Traceback (most recent call last):
  File "/home/qiuyunzhong/anaconda3/envs/NLG/bin/accelerate", line 8, in <module>
    sys.exit(main())
  File "/home/qiuyunzhong/anaconda3/envs/NLG/lib/python3.7/site-packages/accelerate/commands/accelerate_cli.py", line 43, in main
    args.func(args)
  File "/home/qiuyunzhong/anaconda3/envs/NLG/lib/python3.7/site-packages/accelerate/commands/launch.py", line 562, in launch_command
    multi_gpu_launcher(args)
  File "/home/qiuyunzhong/anaconda3/envs/NLG/lib/python3.7/site-packages/accelerate/commands/launch.py", line 306, in multi_gpu_launcher
    raise subprocess.CalledProcessError(returncode=process.returncode, cmd=cmd)
subprocess.CalledProcessError: Command '['/home/qiuyunzhong/anaconda3/envs/NLG/bin/python', '-m', 'torch.distributed.run', '--nproc_per_node', '8', '--master_port', '8679', 'examples/summarization/run_summarization_no_trainer.py', '--model_name_or_path', './bart-large', '--dataset_name', 'xsum', '--apply_lora', '--apply_adalora', '--lora_type', 'svd', '--target_rank', '8', '--lora_r', '12', '--lora_alpha', '32', '--reg_orth_coef', '0.1', '--init_warmup', '6000', '--final_warmup', '25000', '--mask_interval', '100', '--beta1', '0.85', '--beta2', '0.85', '--lora_module', 'q_proj,k_proj,v_proj,out_proj,fc1,fc2', '--per_device_train_batch_size', '8', '--learning_rate', '5e-4', '--num_train_epochs', '25', '--num_warmup_steps', '3000', '--max_source_length', '768', '--max_target_length', '64', '--max_length', '768', '--pad_to_max_length', '--num_beams', '8', '--per_device_eval_batch_size', '8', '--seed', '9', '--with_tracking', '--tb_writter_loginterval', '500', '--output_dir', './output/bart-large/xsum']' returned non-zero exit status 1.

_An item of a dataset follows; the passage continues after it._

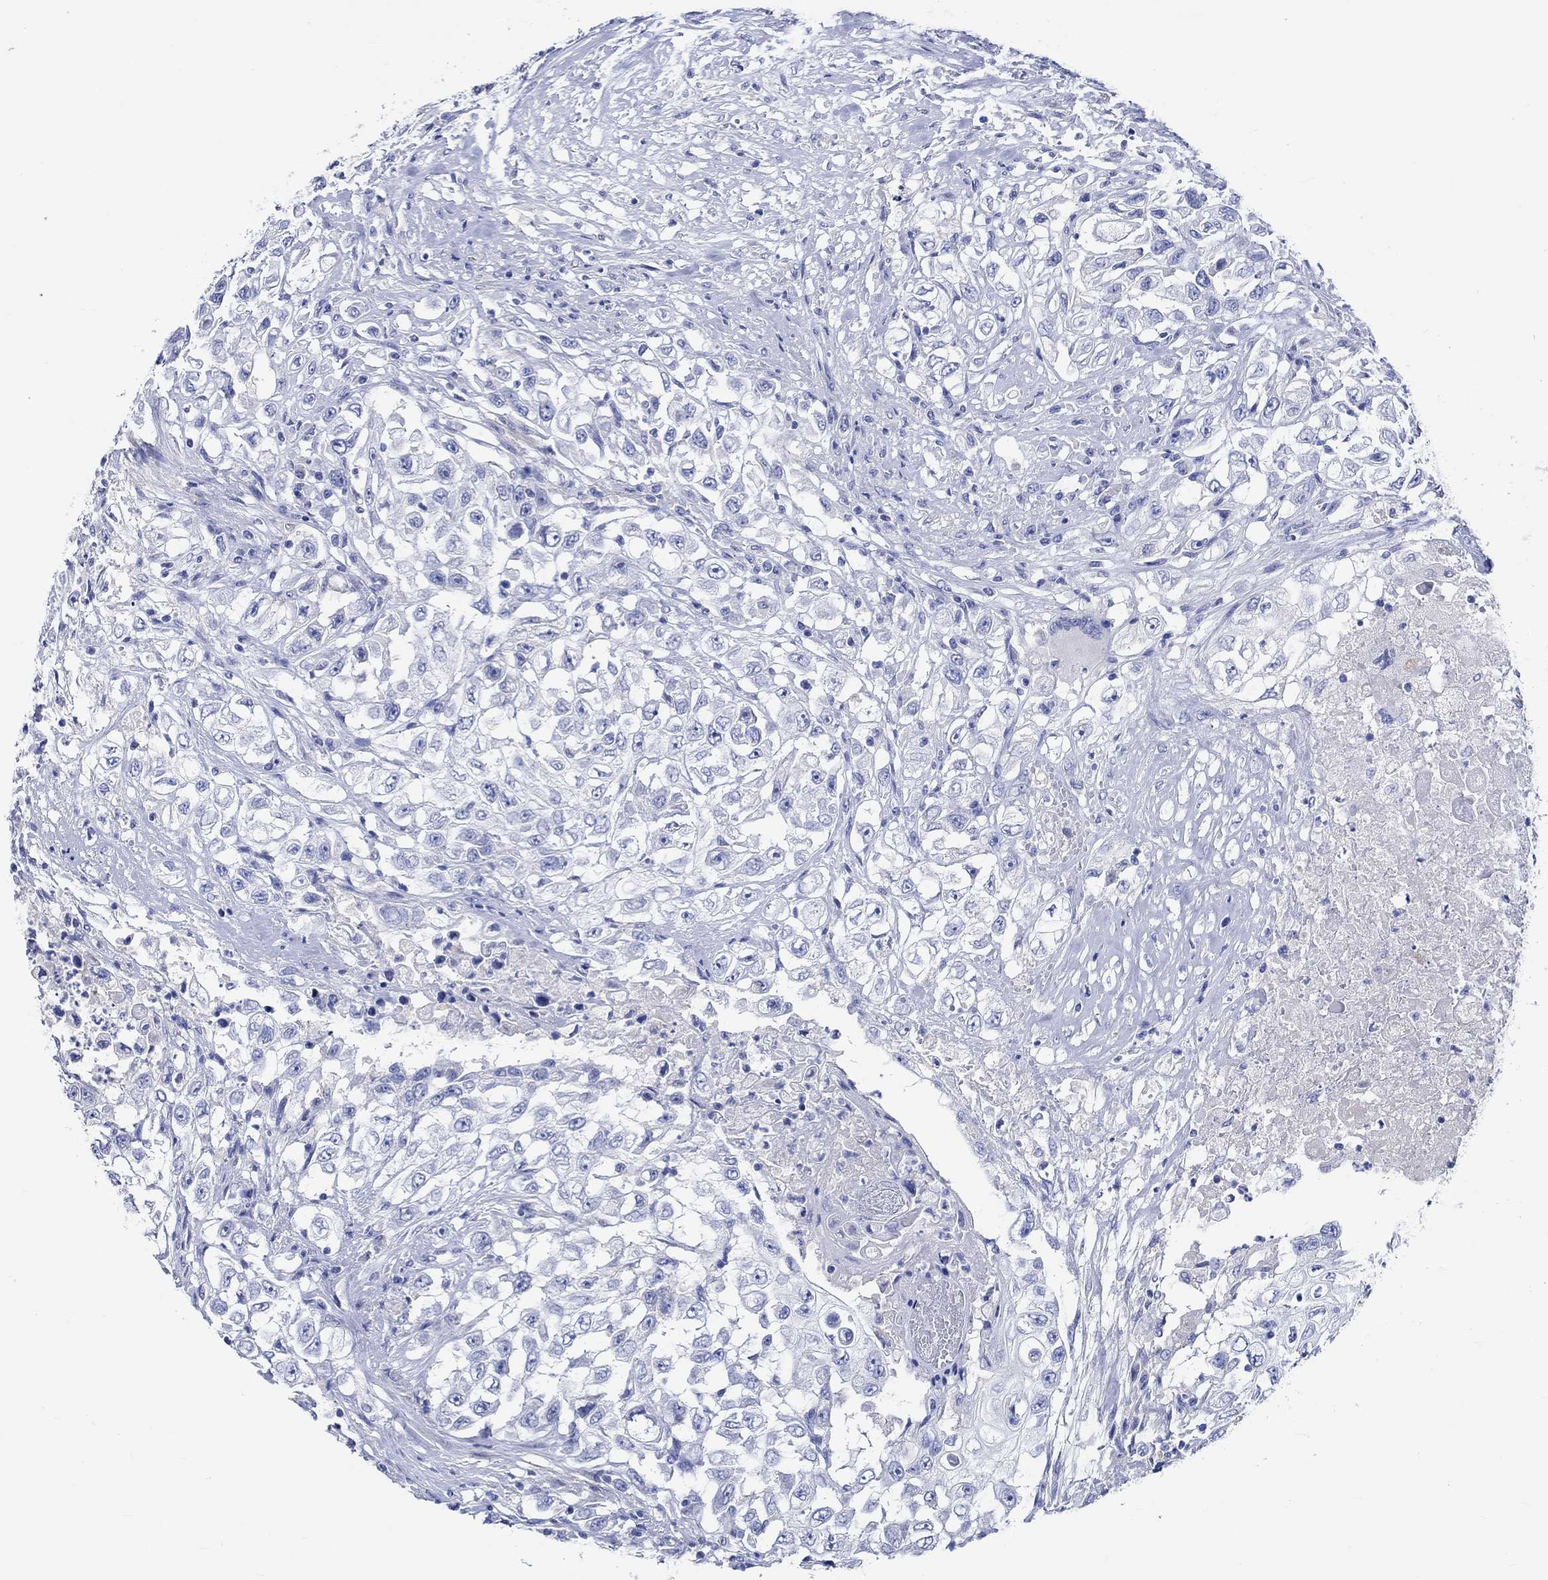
{"staining": {"intensity": "negative", "quantity": "none", "location": "none"}, "tissue": "urothelial cancer", "cell_type": "Tumor cells", "image_type": "cancer", "snomed": [{"axis": "morphology", "description": "Urothelial carcinoma, High grade"}, {"axis": "topography", "description": "Urinary bladder"}], "caption": "Human high-grade urothelial carcinoma stained for a protein using immunohistochemistry (IHC) reveals no staining in tumor cells.", "gene": "SHISA4", "patient": {"sex": "female", "age": 56}}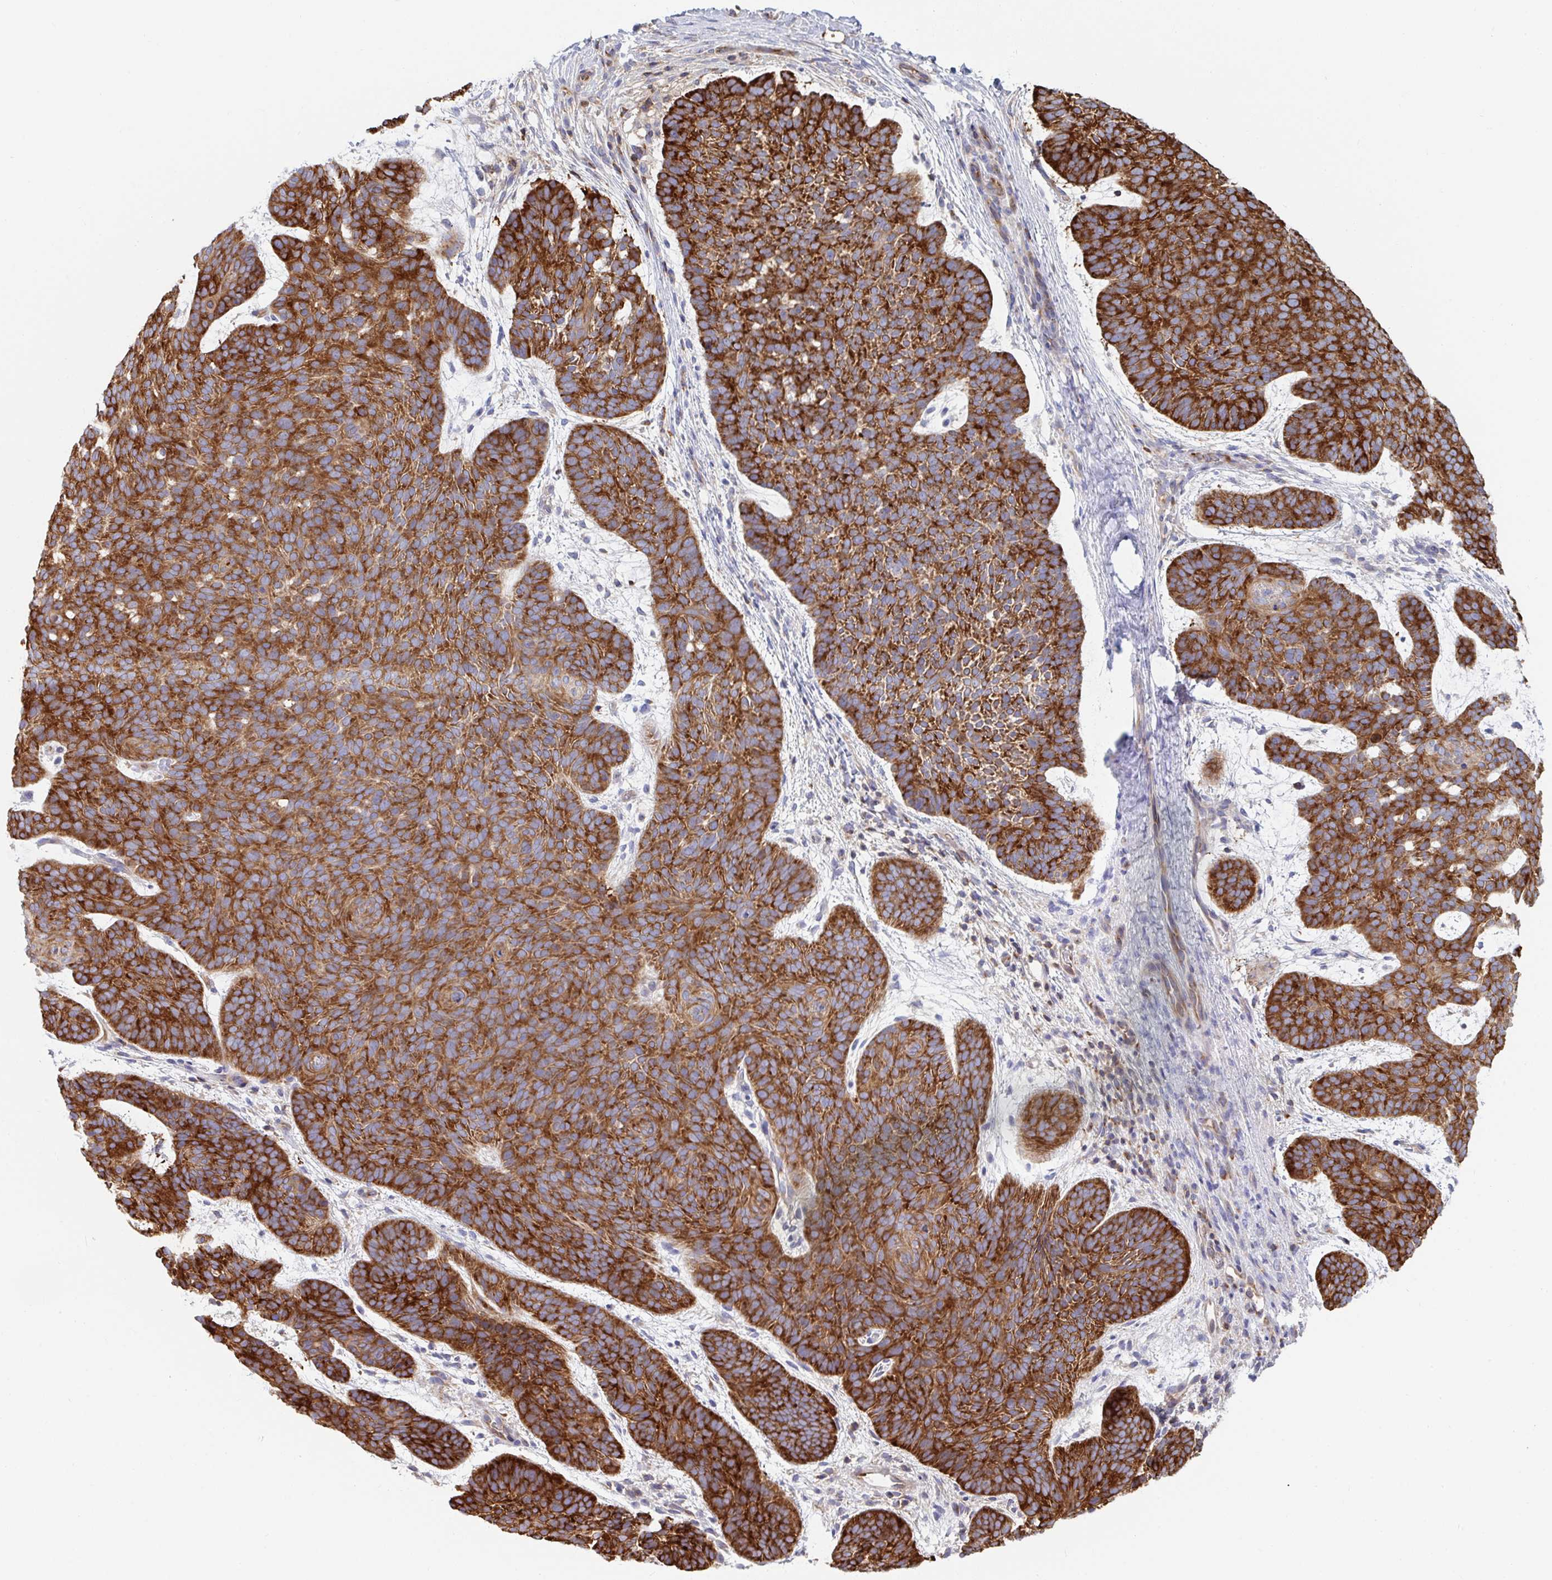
{"staining": {"intensity": "strong", "quantity": ">75%", "location": "cytoplasmic/membranous"}, "tissue": "skin cancer", "cell_type": "Tumor cells", "image_type": "cancer", "snomed": [{"axis": "morphology", "description": "Basal cell carcinoma"}, {"axis": "topography", "description": "Skin"}, {"axis": "topography", "description": "Skin of face"}], "caption": "Protein analysis of skin basal cell carcinoma tissue exhibits strong cytoplasmic/membranous positivity in about >75% of tumor cells. (IHC, brightfield microscopy, high magnification).", "gene": "WNK1", "patient": {"sex": "male", "age": 73}}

This seems to be an error about Accelerate or DistributedDataParallel. I have no idea what caused this error as I strictly followed the instructions in README.md. My virtual environment setting is:

absl-py==1.1.0
accelerate==0.10.0
aiohttp==3.8.6
aiosignal==1.3.1
async-timeout==4.0.3
asynctest==0.13.0
attrs==23.1.0
Brotli==1.1.0
cachetools==5.3.2
certifi @ file:///croot/certifi_1671487769961/work/certifi
charset-normalizer==3.3.2
click==8.1.7
datasets==2.3.2
dill==0.3.5.1
filelock==3.12.2
frozenlist==1.3.3
fsspec==2023.1.0
google-auth==2.23.4
google-auth-oauthlib==0.4.6
grpcio==1.59.2
huggingface-hub==0.16.4
idna==3.4
importlib-metadata==6.7.0
inflate64==0.3.1
joblib==1.3.2
-e git+https://github.com/QingruZhang/AdaLoRA.git@d10f5ebee16c478fa2f41a44a237b38e8c9b0338#egg=loralib&subdirectory=loralib
Markdown==3.4.4
MarkupSafe==2.1.3
multidict==6.0.4
multiprocess==0.70.13
multivolumefile==0.2.3
nltk==3.8.1
numpy==1.21.6
oauthlib==3.2.2
packaging==23.2
pandas==1.3.5
Pillow==9.5.0
protobuf==3.17.3
psutil==5.9.6
py7zr==0.20.6
pyarrow==8.0.0
pyasn1==0.5.0
pyasn1-modules==0.3.0
pybcj==1.0.1
pycryptodomex==3.19.0
pyppmd==1.0.0
python-dateutil==2.8.2
pytz==2023.3.post1
PyYAML==6.0.1
pyzstd==0.15.9
regex==2023.10.3
requests==2.31.0
requests-oauthlib==1.3.1
responses==0.18.0
rouge-score==0.1.2
rsa==4.9
scipy==1.7.3
sentencepiece==0.1.96
six==1.16.0
tensorboard==2.11.2
tensorboard-data-server==0.6.1
tensorboard-plugin-wit==1.8.1
tensorboardX==2.6
texttable==1.7.0
tokenizers==0.12.1
torch==1.9.1+cu111
torchaudio==0.9.1
torchvision==0.10.1+cu111
tqdm==4.66.1
transformers==4.21.0
typing_extensions==4.7.1
urllib3==2.0.7
Werkzeug==2.2.3
wrapt==1.16.0
xxhash==3.4.1
yarl==1.9.2
zipp==3.15.0

Am I doing something wrong? Do I need to apply additional settings?